A Moderna, que não possui medicamentos no mercado, recebeu quase US$ 1 bilhão (R$ 5,3 bilhões) da Casa Branca sob um plano para acelerar desenvolvimento de vacinas. Não houve um acordo de fornecimento com o país.

A farmacêutica também afirmou estar em conversa com vários países para vendas de sua candidata a vacina, acrescentando que já recebeu cerca de US$ 400 milhões (R$ 2,1 bilhões) em depósitos para eventuais fornecimentos.

Na semana passada, a empresa anunciou o início de um teste com 30 mil pessoas na fase 3 de estudos – a última antes do processo de regulamentação. A farmacêutica afirmou que seu imunizante pode estar pronto para uso em massa até o final deste ano.

A candidata a vacina da Moderna está entre as seis que avançaram para a fase final de testagem. Imunização eficaz é uma ferramenta considerada essencial para deter a pandemia que já causou 700 mil mortes no mundo.

No último mês, a farmacêutica expressou planos de colocar um preço em seu imunizante que garanta amplo acesso. Também declararam que não pretendem realizar esses últimos testes fora do Estados Unidos.

Johnson&Johnson

Em mais um acordo para adquirir vacinas contra o novo coronavírus, os Estados Unidos vai pagar a Johnson & Johnson mais de US$ 1 bilhão (R$ 5,3 bilhões) por 100 milhões de doses da candidata a imunizante da empresa.

O país já anunciou contratos – vários deles na casa dos bilhões – para garantir sete vacinas em desenvolvimento, entre elas as candidatas da Pfizer e BioNTech e Sanofi e GSK. À medida que a corrida por imunização e tratamentos para a Covid-19 se intensifica, a Casa Branca tem assinado acordos por meio do programa Operação Warp Speed.

O contrato mais recente custa aproximadamente US$ 10 (R$ 53) por dose produzida. Se considerados os US$ 456 milhões (R$ 2,4 bilhões) anteriores que o governo norte-americano prometeu à J&J pelo desenvolvimento do imunizante, sai US$ 14,50 por dose (R$ 77).

O último valor é próximo aos US$ 19,50 (R$ 103) que o país está pagando por dose da vacina em elaboração pela Pfizer e pela empresa de biotecnologia alemã BioNTech.

A J&J também está estudando a aplicação em uma ou duas doses, enquanto a candidata da Pfizer e BioNTech requer duas doses por pessoa.
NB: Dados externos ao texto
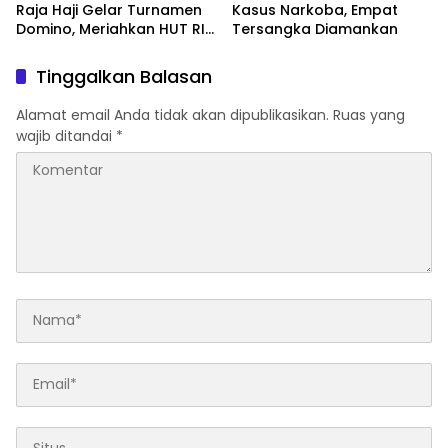
Raja Haji Gelar Turnamen
Kasus Narkoba, Empat
Domino, Meriahkan HUT RI
Tersangka Diamankan
ke-81 di Lingga
Tinggalkan Balasan
Alamat email Anda tidak akan dipublikasikan.
Ruas yang
wajib ditandai
*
Nesta quarta, a Johnson & Johnson anunciou que entregará a vacina, sem fins lucrativos, à Autoridade Biomédica de Pesquisa e Desenvolvimento dos Estados Unidos (Barda, na sigla em inglês). O objetivo é que seja usada após aprovação ou autorização de uso emergencial pela agência de controle de drogas do país, a FDA.

A Casa Branca pode comprar 200 milhões doses adicionais em um acordo subsequente. A empresa não informou o valor deste contrato.

Este é o primeiro acordo da J&J para fornecer sua vacina experimental a um país. As negociações estão em andamento com a União Europeia, mas ainda não houve acordo.

A vacina experimental da farmacêutica está atualmente sendo testada em voluntários saudáveis ​​nos Estados Unidos e na Bélgica em um estudo inicial.